Bioperl: Start of alignment debate...

Fri, 22 Jan 1999 12:01:06 -0600

A couple of thoughts on the alignment discussion (and referring to Ewan's 
overview http://bio.perl.org/Projects/SeqAlign/overview.html),

1) the object should be in able to handle both pairwise alignments and 
multiple alignments seamlessly (I think this is part of the Ewans overview, 
but it is not stated explicitly).

2) many multiple alignments are associated with an evolutionary or other 
tree structure, and the scoring of the alignment cannot be understood 
without reference to this tree.  It is therefore important that the 
alignment object be able to represent a hierarchical view of multiple 
sequence set.  In some cases this may be rooted in others not.  Hierarchies 
can be handled as alignment of alignments, but it is important to retain 
things like edge lengths.

3) not all alignments are equally confident at all locations.  The 
alignment object should be able to represent confidence measures both 
pairwise and multiple alignments.

4) the alignment object should be able to output a normalized 
representation of the alignment, even if the alignment itself is composed 
of one or more alignment objects in addition to sequence data, and 
independent of whatever internal data representation is used.

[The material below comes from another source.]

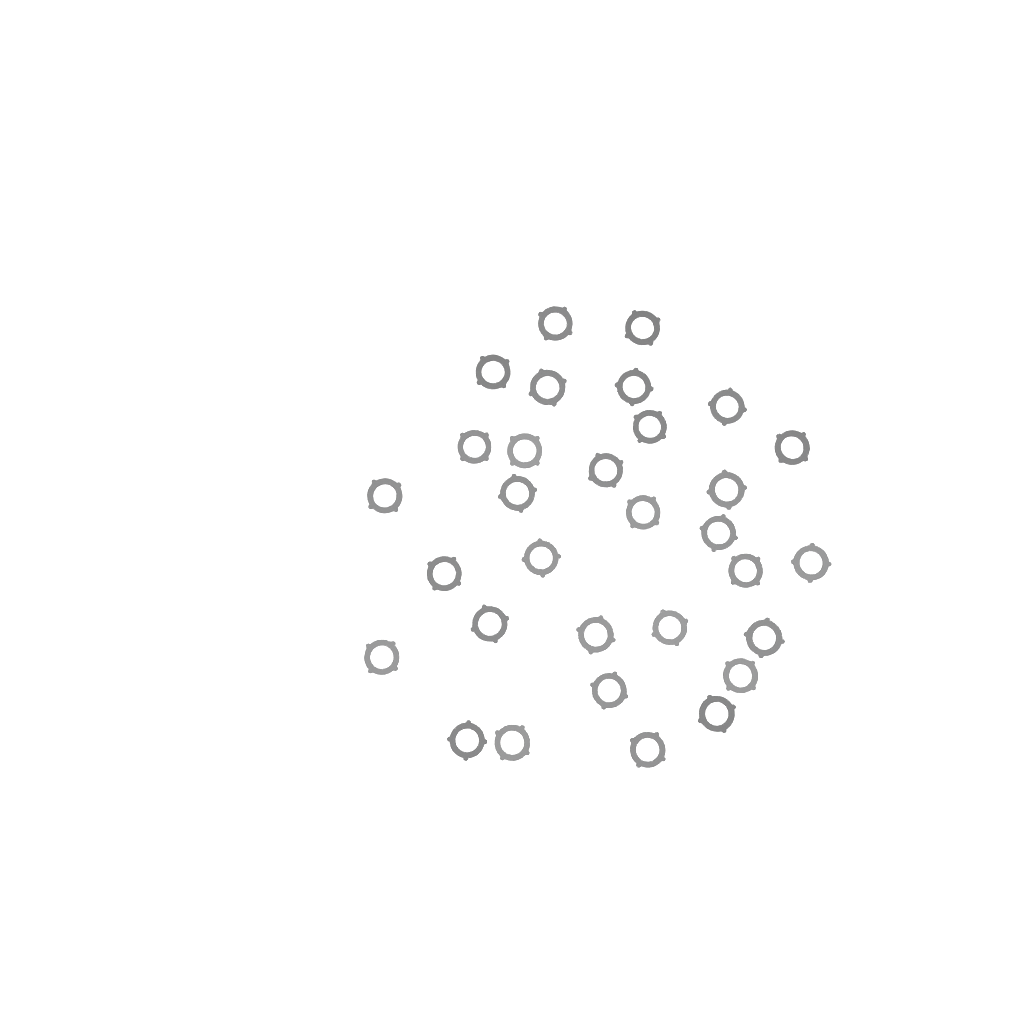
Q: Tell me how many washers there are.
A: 31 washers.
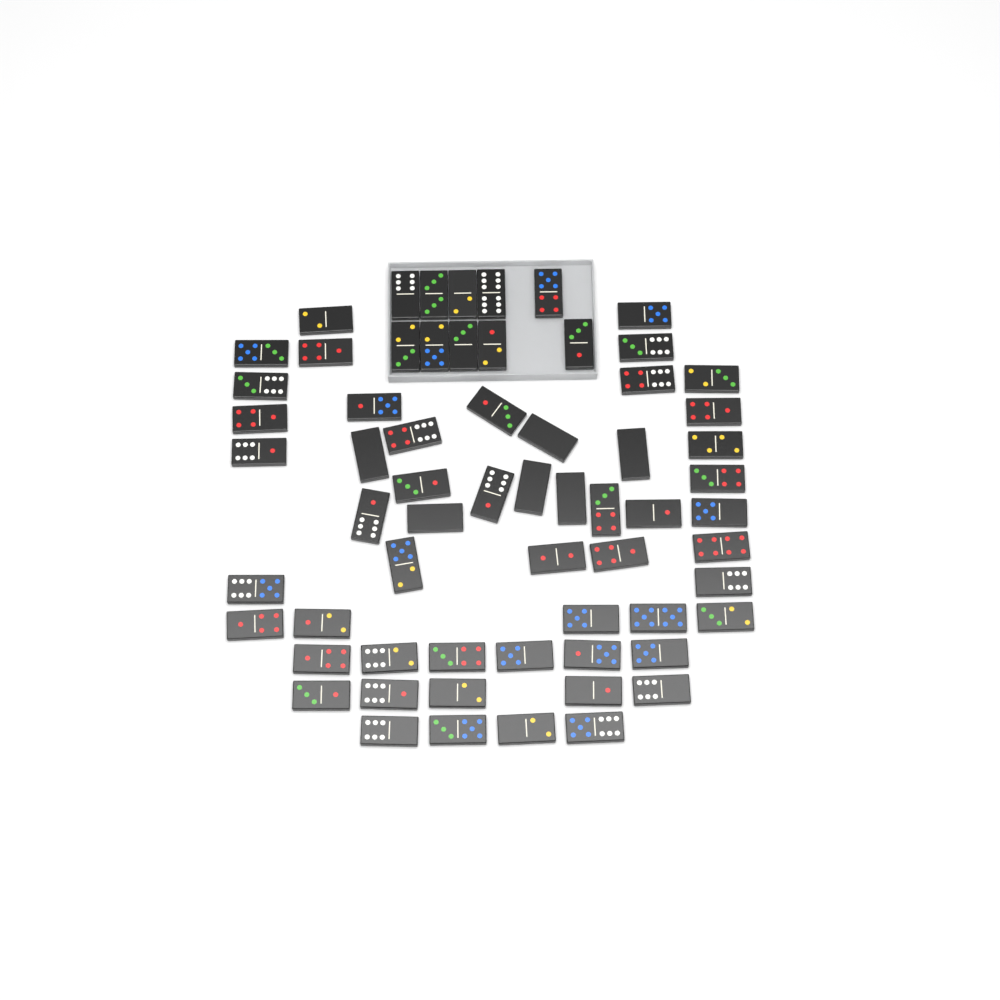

5) Ewan includes the goal "Alignments must be able to handle more than one 
residue aligned to (potentially more than one residue) in another 
sequence".  If this means simply that a region in one sequence is aligned 
to a region in another sequence, OK.  But if you mean a dotplot, that seems 
to me to be a different object altogether.  One of the fundamental uses of 
alignment is to map from one sequence to another, and a dotplot does not 
allow you to do this without first extracting an alignment.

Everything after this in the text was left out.